**Provided information**.
::::::
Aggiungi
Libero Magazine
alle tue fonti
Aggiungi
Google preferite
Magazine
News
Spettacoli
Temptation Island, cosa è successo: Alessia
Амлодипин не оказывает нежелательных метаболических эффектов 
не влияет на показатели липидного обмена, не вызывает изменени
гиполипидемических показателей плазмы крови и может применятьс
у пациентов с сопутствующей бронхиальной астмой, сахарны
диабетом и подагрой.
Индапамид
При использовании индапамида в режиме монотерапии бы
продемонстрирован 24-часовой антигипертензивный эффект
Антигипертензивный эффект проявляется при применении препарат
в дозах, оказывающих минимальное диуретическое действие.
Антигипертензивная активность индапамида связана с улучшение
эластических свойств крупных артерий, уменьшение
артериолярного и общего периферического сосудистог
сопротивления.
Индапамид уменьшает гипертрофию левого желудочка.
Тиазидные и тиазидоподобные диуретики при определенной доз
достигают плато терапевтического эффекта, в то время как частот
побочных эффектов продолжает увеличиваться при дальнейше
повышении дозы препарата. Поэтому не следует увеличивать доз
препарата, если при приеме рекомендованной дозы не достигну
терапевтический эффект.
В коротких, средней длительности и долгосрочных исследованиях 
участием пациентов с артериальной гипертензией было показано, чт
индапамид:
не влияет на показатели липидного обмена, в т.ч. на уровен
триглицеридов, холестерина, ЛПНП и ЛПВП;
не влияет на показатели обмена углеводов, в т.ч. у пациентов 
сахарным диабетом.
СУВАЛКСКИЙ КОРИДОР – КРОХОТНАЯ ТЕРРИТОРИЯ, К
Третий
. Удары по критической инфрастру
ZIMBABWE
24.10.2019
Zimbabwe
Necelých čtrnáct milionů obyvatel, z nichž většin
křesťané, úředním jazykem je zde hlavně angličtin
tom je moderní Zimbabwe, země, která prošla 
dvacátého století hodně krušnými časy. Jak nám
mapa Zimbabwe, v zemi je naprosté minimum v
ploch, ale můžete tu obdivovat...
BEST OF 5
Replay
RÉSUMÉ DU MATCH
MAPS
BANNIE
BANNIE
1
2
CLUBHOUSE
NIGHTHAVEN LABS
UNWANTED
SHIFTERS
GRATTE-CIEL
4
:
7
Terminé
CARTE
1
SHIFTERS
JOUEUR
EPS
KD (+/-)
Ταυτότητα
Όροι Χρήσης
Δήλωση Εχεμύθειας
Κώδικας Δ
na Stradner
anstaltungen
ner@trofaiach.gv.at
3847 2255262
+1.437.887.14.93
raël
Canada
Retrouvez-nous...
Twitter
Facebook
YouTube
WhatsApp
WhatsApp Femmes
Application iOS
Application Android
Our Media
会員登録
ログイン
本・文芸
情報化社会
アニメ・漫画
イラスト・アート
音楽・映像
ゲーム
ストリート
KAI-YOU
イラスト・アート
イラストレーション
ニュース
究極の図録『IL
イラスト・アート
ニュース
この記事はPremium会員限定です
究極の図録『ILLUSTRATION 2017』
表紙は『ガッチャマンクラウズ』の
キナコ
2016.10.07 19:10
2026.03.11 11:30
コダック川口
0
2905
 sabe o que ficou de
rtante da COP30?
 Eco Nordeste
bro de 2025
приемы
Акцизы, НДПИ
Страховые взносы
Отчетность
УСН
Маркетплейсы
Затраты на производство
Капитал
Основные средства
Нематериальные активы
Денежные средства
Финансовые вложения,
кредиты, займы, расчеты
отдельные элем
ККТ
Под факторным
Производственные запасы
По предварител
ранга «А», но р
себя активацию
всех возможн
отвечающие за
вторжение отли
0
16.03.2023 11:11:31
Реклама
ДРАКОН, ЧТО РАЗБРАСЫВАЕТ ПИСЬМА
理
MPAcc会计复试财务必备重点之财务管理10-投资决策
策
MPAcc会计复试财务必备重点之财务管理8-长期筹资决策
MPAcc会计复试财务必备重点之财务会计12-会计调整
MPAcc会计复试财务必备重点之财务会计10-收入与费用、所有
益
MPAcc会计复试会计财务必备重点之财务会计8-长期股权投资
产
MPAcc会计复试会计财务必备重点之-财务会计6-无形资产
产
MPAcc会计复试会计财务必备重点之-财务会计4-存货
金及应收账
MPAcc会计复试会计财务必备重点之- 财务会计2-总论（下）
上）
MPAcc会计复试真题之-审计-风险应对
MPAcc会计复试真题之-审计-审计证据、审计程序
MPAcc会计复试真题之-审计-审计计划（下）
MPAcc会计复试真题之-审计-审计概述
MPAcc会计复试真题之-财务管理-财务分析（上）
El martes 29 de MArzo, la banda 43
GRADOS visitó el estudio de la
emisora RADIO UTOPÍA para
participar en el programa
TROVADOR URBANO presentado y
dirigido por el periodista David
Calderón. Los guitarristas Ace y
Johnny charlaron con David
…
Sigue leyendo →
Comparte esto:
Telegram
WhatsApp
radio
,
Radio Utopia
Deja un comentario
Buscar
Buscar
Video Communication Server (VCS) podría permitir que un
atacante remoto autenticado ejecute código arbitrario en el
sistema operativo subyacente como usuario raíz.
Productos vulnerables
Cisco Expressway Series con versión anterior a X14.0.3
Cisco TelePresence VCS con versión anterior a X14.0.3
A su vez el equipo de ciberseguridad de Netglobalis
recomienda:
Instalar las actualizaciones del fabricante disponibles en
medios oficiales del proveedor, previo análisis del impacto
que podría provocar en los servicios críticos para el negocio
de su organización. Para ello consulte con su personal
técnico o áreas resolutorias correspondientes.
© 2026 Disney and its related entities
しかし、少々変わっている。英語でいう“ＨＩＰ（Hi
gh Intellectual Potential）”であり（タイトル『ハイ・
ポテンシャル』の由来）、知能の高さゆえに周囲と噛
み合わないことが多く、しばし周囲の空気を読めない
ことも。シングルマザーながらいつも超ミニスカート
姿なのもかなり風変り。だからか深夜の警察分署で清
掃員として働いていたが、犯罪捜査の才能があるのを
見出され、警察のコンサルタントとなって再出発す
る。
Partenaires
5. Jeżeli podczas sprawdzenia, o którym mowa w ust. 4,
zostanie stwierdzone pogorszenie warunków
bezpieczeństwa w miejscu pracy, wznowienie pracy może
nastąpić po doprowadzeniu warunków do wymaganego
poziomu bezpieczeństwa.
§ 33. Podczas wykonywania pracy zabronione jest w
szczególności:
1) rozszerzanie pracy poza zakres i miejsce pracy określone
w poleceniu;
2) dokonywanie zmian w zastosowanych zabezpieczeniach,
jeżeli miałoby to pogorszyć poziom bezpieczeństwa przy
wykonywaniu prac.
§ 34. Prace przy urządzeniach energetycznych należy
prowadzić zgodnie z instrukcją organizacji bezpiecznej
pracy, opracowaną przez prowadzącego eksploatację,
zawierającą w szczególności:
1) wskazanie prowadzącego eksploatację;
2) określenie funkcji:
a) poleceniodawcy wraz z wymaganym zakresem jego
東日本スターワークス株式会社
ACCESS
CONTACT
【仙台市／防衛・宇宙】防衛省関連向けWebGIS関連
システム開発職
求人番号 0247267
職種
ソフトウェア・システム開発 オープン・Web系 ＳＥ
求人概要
::::::
From the items above, copy each line that contains the word "пациентов", and leave out all the other lines.

**Expected output**.
у пациентов с сопутствующей бронхиальной астмой, сахарны
участием пациентов с артериальной гипертензией было показано, чт
не влияет на показатели обмена углеводов, в т.ч. у пациентов 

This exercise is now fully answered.